Among the lines below, restate word for word only those from the line with "ring dip: (434, 284)" through the line with "wrist: (720, 564)", with both end lines kept.

☆ ☆ ☆ ☆ ☆ ☆ ☆

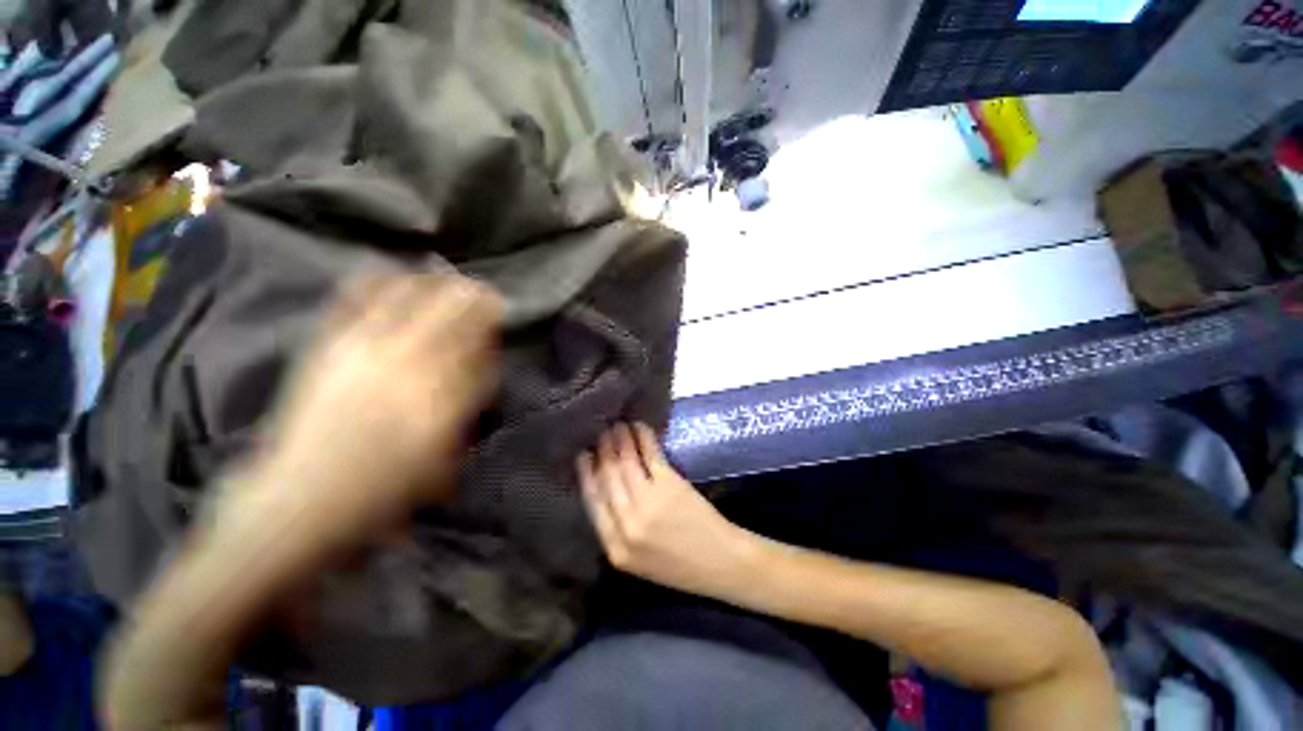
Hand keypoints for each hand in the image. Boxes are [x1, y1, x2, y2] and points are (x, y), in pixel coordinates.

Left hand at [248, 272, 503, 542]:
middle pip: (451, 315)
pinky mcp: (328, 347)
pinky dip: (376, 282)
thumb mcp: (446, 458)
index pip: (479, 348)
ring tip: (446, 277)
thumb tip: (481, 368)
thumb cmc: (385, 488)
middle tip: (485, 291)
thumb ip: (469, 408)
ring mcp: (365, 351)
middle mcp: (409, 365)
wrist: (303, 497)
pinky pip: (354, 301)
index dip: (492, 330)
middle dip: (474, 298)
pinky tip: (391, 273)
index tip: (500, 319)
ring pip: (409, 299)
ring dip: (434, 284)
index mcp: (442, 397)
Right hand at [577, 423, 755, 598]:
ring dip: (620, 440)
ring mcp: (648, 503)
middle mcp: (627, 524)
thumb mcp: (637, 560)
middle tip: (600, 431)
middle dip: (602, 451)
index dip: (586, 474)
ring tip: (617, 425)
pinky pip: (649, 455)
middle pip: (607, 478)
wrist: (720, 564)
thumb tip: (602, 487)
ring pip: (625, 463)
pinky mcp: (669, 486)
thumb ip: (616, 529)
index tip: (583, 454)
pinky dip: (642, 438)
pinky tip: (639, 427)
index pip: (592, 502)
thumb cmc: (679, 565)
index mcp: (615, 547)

☆ ☆ ☆ ☆ ☆ ☆ ☆

EXERCISE SOLUTION:
ring dip: (434, 284)
index mcp: (442, 397)
Right hand at [577, 423, 755, 598]:
ring dip: (620, 440)
ring mcp: (648, 503)
middle mcp: (627, 524)
thumb mcp: (637, 560)
middle tip: (600, 431)
middle dip: (602, 451)
index dip: (586, 474)
ring tip: (617, 425)
pinky pip: (649, 455)
middle pip: (607, 478)
wrist: (720, 564)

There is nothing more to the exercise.